Nitekim bunu daha Erzurum Kongresi sırasında
bir gece hempaları Mazhar Müfit Kansu ile Süreyya Yiğit’e, kimseye
söylememeleri, aralarında kalması kaydıyla çıtlatmış.
Niyeti Hilafet’i ve Osmanlı Devleti’ni
(Sultanlığını) kurtarmak değil, yıkıp yerle bir etmek.
Fakat millete “devleti kurtarma” sözü
veriyor.
Söylediğine göre, inanmadığı,
niyetinin tam tersi olan bu hedef için Tanrı’nın yardımına güveniyormuş.

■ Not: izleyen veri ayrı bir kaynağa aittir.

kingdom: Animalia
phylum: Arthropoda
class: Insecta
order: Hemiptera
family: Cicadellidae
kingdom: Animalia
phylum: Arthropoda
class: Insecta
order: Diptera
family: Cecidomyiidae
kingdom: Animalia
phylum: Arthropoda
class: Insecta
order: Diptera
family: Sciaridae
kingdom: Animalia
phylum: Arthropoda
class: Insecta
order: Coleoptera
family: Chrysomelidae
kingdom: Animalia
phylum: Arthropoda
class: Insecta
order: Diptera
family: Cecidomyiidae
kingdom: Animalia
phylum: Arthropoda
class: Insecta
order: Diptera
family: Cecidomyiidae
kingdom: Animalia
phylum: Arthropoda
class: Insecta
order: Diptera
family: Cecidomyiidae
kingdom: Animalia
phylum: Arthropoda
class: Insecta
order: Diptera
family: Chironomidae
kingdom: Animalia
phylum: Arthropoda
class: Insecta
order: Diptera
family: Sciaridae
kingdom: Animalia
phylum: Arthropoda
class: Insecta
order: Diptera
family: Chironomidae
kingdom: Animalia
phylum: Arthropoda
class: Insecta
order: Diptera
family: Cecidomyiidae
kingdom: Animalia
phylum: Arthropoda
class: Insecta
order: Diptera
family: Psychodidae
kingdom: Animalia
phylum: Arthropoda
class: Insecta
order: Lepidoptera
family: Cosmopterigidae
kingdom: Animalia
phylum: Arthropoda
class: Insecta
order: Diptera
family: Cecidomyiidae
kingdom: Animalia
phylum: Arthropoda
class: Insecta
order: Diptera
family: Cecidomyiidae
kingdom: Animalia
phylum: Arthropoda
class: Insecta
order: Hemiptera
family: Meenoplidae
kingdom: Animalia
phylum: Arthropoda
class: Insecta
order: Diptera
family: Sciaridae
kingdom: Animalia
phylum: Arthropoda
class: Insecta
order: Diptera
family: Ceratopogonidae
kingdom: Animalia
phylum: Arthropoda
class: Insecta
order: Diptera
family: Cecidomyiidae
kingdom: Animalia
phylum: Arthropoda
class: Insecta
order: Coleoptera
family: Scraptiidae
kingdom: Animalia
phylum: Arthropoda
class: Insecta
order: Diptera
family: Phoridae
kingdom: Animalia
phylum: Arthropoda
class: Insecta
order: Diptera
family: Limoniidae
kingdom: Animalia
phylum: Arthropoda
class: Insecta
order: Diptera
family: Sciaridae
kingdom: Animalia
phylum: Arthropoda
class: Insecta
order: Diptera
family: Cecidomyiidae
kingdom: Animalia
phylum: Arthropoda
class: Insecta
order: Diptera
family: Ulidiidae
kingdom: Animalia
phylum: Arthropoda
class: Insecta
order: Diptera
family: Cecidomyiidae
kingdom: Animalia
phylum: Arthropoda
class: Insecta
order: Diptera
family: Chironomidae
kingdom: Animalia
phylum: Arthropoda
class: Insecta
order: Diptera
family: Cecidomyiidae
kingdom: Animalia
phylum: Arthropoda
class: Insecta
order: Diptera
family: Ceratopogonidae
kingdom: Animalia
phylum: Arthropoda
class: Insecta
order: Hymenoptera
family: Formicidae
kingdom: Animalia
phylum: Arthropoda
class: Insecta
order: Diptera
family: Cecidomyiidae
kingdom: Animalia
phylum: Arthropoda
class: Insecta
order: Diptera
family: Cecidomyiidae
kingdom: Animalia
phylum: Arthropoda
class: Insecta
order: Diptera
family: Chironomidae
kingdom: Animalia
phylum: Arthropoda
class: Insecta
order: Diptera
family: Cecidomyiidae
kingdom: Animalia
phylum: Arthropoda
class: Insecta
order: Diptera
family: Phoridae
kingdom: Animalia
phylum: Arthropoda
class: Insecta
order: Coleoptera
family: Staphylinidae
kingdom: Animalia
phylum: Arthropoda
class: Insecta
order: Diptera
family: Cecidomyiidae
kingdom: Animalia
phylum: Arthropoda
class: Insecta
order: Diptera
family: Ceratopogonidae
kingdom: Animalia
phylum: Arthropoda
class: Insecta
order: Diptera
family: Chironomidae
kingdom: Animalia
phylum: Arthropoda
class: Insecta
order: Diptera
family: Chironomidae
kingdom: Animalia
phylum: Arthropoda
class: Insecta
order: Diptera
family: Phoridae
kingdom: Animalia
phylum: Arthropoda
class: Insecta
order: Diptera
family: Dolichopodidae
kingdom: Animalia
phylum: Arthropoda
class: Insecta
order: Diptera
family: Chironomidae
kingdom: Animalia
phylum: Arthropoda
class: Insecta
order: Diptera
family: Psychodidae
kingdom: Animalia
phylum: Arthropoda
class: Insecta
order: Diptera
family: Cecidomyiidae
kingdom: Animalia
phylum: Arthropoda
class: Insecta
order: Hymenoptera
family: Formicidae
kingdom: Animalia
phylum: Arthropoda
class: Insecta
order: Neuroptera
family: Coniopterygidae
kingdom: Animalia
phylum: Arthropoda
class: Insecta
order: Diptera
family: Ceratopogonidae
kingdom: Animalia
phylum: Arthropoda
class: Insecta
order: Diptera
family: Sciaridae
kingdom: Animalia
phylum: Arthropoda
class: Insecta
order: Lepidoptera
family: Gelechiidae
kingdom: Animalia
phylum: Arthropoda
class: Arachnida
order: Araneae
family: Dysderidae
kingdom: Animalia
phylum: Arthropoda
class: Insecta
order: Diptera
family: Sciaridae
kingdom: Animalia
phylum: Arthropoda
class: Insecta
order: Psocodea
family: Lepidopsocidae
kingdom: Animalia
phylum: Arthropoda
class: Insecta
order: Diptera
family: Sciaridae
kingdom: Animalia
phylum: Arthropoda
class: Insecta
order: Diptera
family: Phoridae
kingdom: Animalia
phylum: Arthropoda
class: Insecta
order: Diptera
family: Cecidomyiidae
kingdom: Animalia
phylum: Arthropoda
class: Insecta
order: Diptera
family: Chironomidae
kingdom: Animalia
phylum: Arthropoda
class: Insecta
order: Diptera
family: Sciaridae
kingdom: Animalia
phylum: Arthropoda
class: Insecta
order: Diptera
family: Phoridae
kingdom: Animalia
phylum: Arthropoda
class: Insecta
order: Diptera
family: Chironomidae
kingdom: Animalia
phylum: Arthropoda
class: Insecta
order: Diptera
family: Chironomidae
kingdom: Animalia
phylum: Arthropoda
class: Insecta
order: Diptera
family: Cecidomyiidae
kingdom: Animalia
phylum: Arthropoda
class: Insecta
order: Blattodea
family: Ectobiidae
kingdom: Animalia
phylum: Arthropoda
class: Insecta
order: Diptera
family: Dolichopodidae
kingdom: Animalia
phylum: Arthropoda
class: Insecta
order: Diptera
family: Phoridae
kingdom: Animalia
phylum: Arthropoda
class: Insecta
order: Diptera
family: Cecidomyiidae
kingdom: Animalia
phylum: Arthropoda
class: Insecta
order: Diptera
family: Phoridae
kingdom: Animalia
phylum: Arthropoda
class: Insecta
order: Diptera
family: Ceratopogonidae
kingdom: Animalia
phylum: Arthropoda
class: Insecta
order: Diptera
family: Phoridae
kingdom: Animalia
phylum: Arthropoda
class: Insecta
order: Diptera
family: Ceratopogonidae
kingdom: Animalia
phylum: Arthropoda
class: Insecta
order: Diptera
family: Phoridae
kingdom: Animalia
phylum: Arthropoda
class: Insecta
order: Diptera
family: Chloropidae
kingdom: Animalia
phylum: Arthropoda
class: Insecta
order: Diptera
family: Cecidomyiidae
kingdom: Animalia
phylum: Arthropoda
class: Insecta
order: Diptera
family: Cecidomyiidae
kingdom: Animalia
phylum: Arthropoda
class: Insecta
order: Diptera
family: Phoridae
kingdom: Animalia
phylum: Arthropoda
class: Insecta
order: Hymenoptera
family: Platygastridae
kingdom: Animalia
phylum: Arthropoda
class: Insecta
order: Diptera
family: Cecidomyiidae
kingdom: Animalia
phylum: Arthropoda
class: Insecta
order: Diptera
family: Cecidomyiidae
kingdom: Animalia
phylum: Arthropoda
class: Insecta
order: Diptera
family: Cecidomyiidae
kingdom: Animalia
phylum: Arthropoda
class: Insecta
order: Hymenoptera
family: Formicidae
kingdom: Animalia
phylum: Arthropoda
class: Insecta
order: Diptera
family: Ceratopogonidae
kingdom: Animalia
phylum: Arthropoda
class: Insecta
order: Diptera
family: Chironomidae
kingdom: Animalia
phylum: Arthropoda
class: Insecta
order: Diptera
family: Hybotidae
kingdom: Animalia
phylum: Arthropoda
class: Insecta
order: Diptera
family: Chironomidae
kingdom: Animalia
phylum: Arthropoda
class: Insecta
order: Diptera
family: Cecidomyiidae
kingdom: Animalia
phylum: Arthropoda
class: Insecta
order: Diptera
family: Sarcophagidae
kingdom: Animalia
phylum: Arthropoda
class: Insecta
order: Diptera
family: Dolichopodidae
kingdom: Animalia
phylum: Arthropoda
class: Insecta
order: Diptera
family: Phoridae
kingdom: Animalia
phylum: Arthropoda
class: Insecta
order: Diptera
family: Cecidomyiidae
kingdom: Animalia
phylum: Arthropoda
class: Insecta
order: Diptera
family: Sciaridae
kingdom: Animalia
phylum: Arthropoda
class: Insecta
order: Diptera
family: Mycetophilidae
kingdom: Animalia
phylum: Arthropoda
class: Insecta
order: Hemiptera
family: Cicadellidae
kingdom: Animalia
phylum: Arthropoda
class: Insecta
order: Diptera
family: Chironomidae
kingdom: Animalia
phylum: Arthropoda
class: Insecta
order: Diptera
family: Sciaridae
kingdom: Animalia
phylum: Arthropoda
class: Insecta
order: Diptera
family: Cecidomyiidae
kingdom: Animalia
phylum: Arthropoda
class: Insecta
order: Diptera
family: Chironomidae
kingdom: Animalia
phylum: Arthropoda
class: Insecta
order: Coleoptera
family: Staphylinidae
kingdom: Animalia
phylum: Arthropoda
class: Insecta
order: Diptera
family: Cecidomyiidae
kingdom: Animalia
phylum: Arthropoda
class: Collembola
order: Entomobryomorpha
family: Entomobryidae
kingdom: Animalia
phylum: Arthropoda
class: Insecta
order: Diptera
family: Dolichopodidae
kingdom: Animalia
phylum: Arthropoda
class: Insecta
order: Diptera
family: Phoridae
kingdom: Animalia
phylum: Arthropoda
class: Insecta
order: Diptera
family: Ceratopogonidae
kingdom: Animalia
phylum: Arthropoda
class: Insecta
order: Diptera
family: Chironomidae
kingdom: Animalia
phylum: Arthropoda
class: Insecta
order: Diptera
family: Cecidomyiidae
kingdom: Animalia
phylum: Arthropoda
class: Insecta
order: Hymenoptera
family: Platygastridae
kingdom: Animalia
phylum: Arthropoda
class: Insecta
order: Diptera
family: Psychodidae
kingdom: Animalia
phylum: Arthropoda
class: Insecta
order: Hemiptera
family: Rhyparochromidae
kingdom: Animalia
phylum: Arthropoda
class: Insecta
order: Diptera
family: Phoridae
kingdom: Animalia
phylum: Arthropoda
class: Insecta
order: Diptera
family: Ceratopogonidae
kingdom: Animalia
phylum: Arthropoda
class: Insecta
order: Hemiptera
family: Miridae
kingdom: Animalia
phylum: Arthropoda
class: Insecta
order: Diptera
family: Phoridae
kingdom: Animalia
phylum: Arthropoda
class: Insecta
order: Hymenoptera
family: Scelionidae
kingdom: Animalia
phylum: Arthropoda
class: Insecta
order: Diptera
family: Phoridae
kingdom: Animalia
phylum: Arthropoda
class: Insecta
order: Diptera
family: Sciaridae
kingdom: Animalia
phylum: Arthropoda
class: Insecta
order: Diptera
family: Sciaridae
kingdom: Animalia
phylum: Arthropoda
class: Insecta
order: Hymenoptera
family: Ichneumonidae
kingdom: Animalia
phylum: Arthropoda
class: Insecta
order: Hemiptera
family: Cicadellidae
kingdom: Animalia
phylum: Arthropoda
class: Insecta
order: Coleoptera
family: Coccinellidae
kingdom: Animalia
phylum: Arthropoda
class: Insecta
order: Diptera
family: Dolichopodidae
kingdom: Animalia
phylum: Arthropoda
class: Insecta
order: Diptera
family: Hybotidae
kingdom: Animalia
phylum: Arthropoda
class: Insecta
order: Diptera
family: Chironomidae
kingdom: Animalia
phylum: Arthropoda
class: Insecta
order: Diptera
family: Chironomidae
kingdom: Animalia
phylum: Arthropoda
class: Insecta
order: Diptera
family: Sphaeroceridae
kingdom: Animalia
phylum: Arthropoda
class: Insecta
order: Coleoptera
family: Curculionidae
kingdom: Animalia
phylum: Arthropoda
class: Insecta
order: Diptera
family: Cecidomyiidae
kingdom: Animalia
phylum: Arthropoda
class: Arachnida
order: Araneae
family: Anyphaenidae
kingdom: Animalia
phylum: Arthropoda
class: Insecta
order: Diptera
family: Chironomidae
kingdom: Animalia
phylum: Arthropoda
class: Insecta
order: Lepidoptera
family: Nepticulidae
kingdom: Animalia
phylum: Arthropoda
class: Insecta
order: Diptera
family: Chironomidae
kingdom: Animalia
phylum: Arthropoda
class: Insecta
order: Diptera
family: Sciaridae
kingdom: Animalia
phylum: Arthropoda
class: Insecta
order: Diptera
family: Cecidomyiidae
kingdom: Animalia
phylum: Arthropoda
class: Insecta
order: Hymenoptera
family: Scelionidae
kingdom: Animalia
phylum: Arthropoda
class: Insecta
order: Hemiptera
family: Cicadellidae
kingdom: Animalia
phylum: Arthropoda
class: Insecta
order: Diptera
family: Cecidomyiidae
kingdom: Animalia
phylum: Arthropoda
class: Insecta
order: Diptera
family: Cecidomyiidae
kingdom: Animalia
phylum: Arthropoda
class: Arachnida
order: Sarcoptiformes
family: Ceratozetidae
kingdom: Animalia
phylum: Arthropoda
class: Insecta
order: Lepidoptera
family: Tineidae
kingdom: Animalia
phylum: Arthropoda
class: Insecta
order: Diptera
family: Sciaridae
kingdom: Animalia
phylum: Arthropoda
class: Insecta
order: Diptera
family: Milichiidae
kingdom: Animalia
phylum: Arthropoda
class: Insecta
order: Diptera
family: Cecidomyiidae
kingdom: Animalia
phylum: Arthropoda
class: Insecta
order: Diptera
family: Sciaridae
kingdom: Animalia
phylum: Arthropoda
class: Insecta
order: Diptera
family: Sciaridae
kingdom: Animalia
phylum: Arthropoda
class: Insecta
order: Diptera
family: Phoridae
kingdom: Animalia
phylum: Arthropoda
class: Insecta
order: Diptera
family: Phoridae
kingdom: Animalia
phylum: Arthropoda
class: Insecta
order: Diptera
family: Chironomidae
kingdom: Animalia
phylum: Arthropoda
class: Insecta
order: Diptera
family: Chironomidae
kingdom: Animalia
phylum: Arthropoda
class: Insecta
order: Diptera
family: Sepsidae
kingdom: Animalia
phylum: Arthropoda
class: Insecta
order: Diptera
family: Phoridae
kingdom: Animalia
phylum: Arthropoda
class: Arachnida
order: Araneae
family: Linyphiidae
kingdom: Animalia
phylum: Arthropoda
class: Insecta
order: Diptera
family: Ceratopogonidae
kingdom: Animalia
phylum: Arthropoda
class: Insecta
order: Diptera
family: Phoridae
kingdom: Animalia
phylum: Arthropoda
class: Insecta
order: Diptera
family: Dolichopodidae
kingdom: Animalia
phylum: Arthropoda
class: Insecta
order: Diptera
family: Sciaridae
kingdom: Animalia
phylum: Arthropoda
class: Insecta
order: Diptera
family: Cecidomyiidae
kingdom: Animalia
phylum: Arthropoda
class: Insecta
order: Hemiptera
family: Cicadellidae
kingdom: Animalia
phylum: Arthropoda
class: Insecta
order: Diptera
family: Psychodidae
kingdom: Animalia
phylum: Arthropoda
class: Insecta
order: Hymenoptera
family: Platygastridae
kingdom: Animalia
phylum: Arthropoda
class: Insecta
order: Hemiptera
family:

Adeta Tanrı’yla da, milletle de alay
ediyor.
*
Kima güvendiğine gelince.. İngilizler’e
güveniyor.. O sırada asıl efendi hazretlerisi İngiltere kralı.
Nitekim, Osmanlı Devleti’ni tarihe
gömüp Dolmabahçe Sarayı’na postu serince efendisi hazretleri İngiliz Kralı
Edward’ı burada âlâ-yı vâlâ ile ağırlayacak, karşısında süt dökmüş kedi gibi
duracaktır.
Selanikli’nin
başbakanı, Türkiye Cumhuriyeti’nin ikinci cumhurbaşkanı, İstiklal Harbi’nin
Batı Cephesi Komutanı General İsmet İnönü, anlı şanlı İsmet Paşa, milletimizin
alâmet-i farikası olan iflah olmaz saflığımızın farkında olduğu için, 1973
yılında, cumhuriyetin ilanının 50’nci yıldönümü vesilesiyle verdiği demecinde olayın
içyüzünü samimiyetle ve dürüstçe açıklamış:
(Milliyet Gazetesi‘nin
29 Ekim 1973 tarihli sayısından aktaran Fikret Başkaya, Paradigmanın İflası, İstanbul: Yordam Kitap, 2018,
s. 60.)
*
Selanikli, milleti nasıl ketenpereye
getireceğini (İstanbul’da gizlice defalarca başbaşa görüştüğü İngiliz Gizli
Servisi’nin İstanbul şefi Frew’nun da akıl vermesi sayesinde) çok iyi
biliyordu.
Meclis’in açılışının ertesi günü
böyle bir teşekkür konuşması yapıyor, hem Osmanlı Padişahı Efendisi Hazretleri’ne
bağlılığını vurguluyor, hem de din istismarının müstesna bir örneğini
sergiliyor.
Bir sonraki gün (25 Nisan Pazar) ise millete hitaben bir beyanname yayınlatıyor.
Velidedeoğlu’ndan
dinleyelim:
“… Halk
arasında, çeşitli yollardan çok olumsuz ve zararlı propaganda rüzgârları
estiriliyordu. Böyle propagandaları etkisiz kılmak için Türkiye Büyük Millet
Meclisi halka ilk bildirisini yayınladı. Antalya Milletvekili Hamdullah
Suphi Bey tarafından, o çağa göre oldukça sade bir Türkçe ile kaleme alınmış
olup konuşma kürsüsünden kendisince okunan bu bildiri, bugünkü Türkçe ile
şöyledir:
“… İngilizler
tarafından satın alınan ve ulusu birbirine düşürmek amacını güden kimi hainler
sizi aldatmak için türlü türlü yalanlar söylüyorlar. … milletdaş ve dindaşlarınızı
yine size yok ettirmek için Padişah ve Halife’ye isyan sözünü ortaya
atıyorlar. Millet Meclisi, Halife ve Padişahımızı düşman baskısından
kurtarmak … için çalışıyor. Biz vekillerimiz ulu Tanrı ve yüce
Peygamberi adına yemin ederiz ki Padişah’a ve Halife’ye isyan sözü bir
yalandan başka bir şey değildir…. İngiliz casuslarının sizi aldatmak
üzere uydurdukları yalana inanmayın! … din ve uluslarının şerefi için
kan döken kardeşlerinizi arkadan size vurdurmak isteyen alçakları dinlemeyin….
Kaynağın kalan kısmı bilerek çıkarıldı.